**ABOUT THIS EXERCISE**
Convert the extracted text from every item below into a JSON list of strings, one string per line, omitting blank lines. Leave the pictures out of the answer.

** DATA FOR THIS EXERCISE follows **

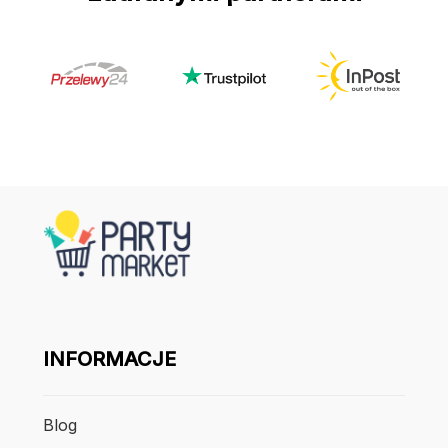
INFORMACJE
Blog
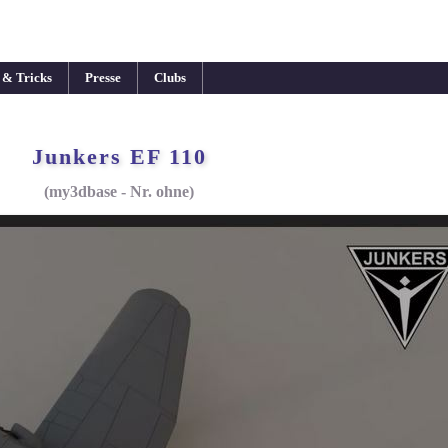
 & Tricks
Presse
Clubs
Junkers EF 110
(my3dbase - Nr. ohne)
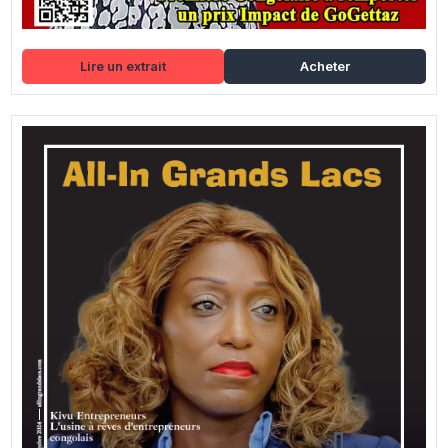
Lire un extrait
Acheter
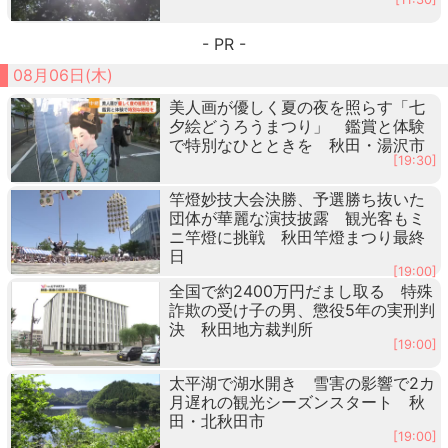
- PR -
08月06日(木)
美人画が優しく夏の夜を照らす「七
夕絵どうろうまつり」 鑑賞と体験
で特別なひとときを 秋田・湯沢市
[19:30]
竿燈妙技大会決勝、予選勝ち抜いた
団体が華麗な演技披露 観光客もミ
ニ竿燈に挑戦 秋田竿燈まつり最終
日
[19:00]
全国で約2400万円だまし取る 特殊
詐欺の受け子の男、懲役5年の実刑判
決 秋田地方裁判所
[19:00]
太平湖で湖水開き 雪害の影響で2カ
月遅れの観光シーズンスタート 秋
田・北秋田市
[19:00]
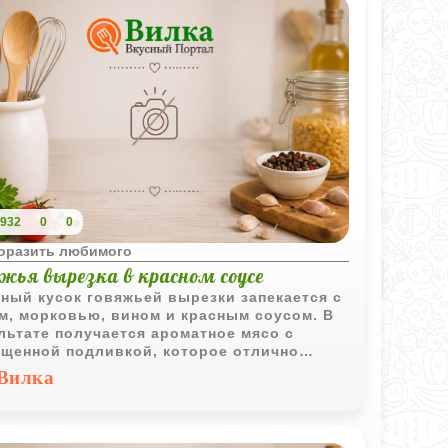
932
0
0
поразить любимого
жья вырезка в красном соусе
ный кусок говяжьей вырезки запекается с
м, морковью, вином и красным соусом. В
льтате получается ароматное мясо с
щенной подливкой, которое отлично
тается с картофелем и овощами.
Вилка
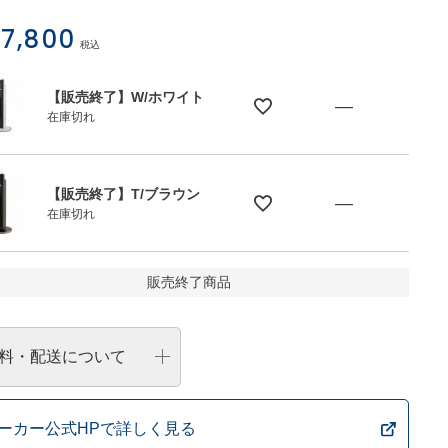
7,800
税込
【販売終了】W/ホワイト
—
在庫切れ
【販売終了】T/ブラウン
—
在庫切れ
【販売終了】T/ブラウン
販売終了商品
料・配送について
ーカー公式HPで詳しく見る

** End of DATA FOR THIS EXERCISE **

**ANSWER TO THE PROBLEM**
[
  "INFORMACJE",
  "Blog",
  " & Tricks",
  "Presse",
  "Clubs",
  "Junkers EF 110",
  "(my3dbase - Nr. ohne)",
  "Lire un extrait",
  "Acheter",
  "- PR -",
  "08月06日(木)",
  "美人画が優しく夏の夜を照らす「七",
  "夕絵どうろうまつり」 鑑賞と体験",
  "で特別なひとときを 秋田・湯沢市",
  "[19:30]",
  "竿燈妙技大会決勝、予選勝ち抜いた",
  "団体が華麗な演技披露 観光客もミ",
  "ニ竿燈に挑戦 秋田竿燈まつり最終",
  "日",
  "[19:00]",
  "全国で約2400万円だまし取る 特殊",
  "詐欺の受け子の男、懲役5年の実刑判",
  "決 秋田地方裁判所",
  "[19:00]",
  "太平湖で湖水開き 雪害の影響で2カ",
  "月遅れの観光シーズンスタート 秋",
  "田・北秋田市",
  "[19:00]",
  "932",
  "0",
  "0",
  "поразить любимого",
  "жья вырезка в красном соусе",
  "ный кусок говяжьей вырезки запекается с",
  "м, морковью, вином и красным соусом. В",
  "льтате получается ароматное мясо с",
  "щенной подливкой, которое отлично",
  "тается с картофелем и овощами.",
  "Вилка",
  "7,800",
  "税込",
  "【販売終了】W/ホワイト",
  "—",
  "在庫切れ",
  "【販売終了】T/ブラウン",
  "—",
  "在庫切れ",
  "【販売終了】T/ブラウン",
  "販売終了商品",
  "料・配送について",
  "ーカー公式HPで詳しく見る"
]